> [Your instructions]:
The full data, repeated exactly, is the only answer needed.

[Collected data]
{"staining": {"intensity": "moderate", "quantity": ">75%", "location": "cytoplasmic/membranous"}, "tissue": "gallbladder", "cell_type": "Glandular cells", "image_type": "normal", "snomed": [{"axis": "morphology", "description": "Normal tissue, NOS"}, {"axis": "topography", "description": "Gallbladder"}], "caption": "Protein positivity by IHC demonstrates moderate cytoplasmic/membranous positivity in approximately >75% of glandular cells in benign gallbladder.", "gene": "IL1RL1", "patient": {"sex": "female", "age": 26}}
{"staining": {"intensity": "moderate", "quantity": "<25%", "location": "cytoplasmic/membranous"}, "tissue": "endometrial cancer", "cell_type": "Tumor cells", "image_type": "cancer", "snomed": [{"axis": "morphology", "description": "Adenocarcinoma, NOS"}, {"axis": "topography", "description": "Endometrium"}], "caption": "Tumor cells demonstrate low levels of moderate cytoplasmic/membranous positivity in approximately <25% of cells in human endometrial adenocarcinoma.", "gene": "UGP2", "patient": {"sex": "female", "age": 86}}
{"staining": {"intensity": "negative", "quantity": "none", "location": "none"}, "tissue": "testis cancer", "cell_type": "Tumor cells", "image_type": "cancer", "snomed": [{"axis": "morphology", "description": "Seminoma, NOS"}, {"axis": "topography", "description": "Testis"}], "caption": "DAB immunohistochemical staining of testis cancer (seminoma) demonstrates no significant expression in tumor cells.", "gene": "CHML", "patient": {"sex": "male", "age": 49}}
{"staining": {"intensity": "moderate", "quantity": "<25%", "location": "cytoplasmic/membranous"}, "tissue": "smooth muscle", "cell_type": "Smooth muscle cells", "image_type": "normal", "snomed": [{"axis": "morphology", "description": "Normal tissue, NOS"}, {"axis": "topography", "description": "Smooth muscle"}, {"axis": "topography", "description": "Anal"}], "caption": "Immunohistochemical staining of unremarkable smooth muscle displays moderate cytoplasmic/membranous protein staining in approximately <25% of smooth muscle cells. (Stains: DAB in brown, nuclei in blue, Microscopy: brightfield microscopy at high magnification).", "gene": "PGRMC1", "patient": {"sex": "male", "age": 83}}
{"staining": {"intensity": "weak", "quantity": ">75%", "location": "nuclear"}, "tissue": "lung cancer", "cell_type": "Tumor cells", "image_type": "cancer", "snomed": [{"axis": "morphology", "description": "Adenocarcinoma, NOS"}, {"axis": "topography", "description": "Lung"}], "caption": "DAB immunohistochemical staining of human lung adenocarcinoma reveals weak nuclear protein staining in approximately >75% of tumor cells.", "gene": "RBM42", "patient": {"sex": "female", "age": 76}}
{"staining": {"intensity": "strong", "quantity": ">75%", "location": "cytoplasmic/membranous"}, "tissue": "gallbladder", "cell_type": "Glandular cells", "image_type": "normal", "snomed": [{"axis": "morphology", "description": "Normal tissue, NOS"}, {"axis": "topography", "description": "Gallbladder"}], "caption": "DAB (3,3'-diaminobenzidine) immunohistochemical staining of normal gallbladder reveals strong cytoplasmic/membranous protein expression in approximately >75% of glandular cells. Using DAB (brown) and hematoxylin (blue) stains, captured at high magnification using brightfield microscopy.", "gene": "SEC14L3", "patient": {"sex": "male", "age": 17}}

> [Task response]:
{"staining": {"intensity": "moderate", "quantity": ">75%", "location": "cytoplasmic/membranous"}, "tissue": "gallbladder", "cell_type": "Glandular cells", "image_type": "normal", "snomed": [{"axis": "morphology", "description": "Normal tissue, NOS"}, {"axis": "topography", "description": "Gallbladder"}], "caption": "Protein positivity by IHC demonstrates moderate cytoplasmic/membranous positivity in approximately >75% of glandular cells in benign gallbladder.", "gene": "IL1RL1", "patient": {"sex": "female", "age": 26}}
{"staining": {"intensity": "moderate", "quantity": "<25%", "location": "cytoplasmic/membranous"}, "tissue": "endometrial cancer", "cell_type": "Tumor cells", "image_type": "cancer", "snomed": [{"axis": "morphology", "description": "Adenocarcinoma, NOS"}, {"axis": "topography", "description": "Endometrium"}], "caption": "Tumor cells demonstrate low levels of moderate cytoplasmic/membranous positivity in approximately <25% of cells in human endometrial adenocarcinoma.", "gene": "UGP2", "patient": {"sex": "female", "age": 86}}
{"staining": {"intensity": "negative", "quantity": "none", "location": "none"}, "tissue": "testis cancer", "cell_type": "Tumor cells", "image_type": "cancer", "snomed": [{"axis": "morphology", "description": "Seminoma, NOS"}, {"axis": "topography", "description": "Testis"}], "caption": "DAB immunohistochemical staining of testis cancer (seminoma) demonstrates no significant expression in tumor cells.", "gene": "CHML", "patient": {"sex": "male", "age": 49}}
{"staining": {"intensity": "moderate", "quantity": "<25%", "location": "cytoplasmic/membranous"}, "tissue": "smooth muscle", "cell_type": "Smooth muscle cells", "image_type": "normal", "snomed": [{"axis": "morphology", "description": "Normal tissue, NOS"}, {"axis": "topography", "description": "Smooth muscle"}, {"axis": "topography", "description": "Anal"}], "caption": "Immunohistochemical staining of unremarkable smooth muscle displays moderate cytoplasmic/membranous protein staining in approximately <25% of smooth muscle cells. (Stains: DAB in brown, nuclei in blue, Microscopy: brightfield microscopy at high magnification).", "gene": "PGRMC1", "patient": {"sex": "male", "age": 83}}
{"staining": {"intensity": "weak", "quantity": ">75%", "location": "nuclear"}, "tissue": "lung cancer", "cell_type": "Tumor cells", "image_type": "cancer", "snomed": [{"axis": "morphology", "description": "Adenocarcinoma, NOS"}, {"axis": "topography", "description": "Lung"}], "caption": "DAB immunohistochemical staining of human lung adenocarcinoma reveals weak nuclear protein staining in approximately >75% of tumor cells.", "gene": "RBM42", "patient": {"sex": "female", "age": 76}}
{"staining": {"intensity": "strong", "quantity": ">75%", "location": "cytoplasmic/membranous"}, "tissue": "gallbladder", "cell_type": "Glandular cells", "image_type": "normal", "snomed": [{"axis": "morphology", "description": "Normal tissue, NOS"}, {"axis": "topography", "description": "Gallbladder"}], "caption": "DAB (3,3'-diaminobenzidine) immunohistochemical staining of normal gallbladder reveals strong cytoplasmic/membranous protein expression in approximately >75% of glandular cells. Using DAB (brown) and hematoxylin (blue) stains, captured at high magnification using brightfield microscopy.", "gene": "SEC14L3", "patient": {"sex": "male", "age": 17}}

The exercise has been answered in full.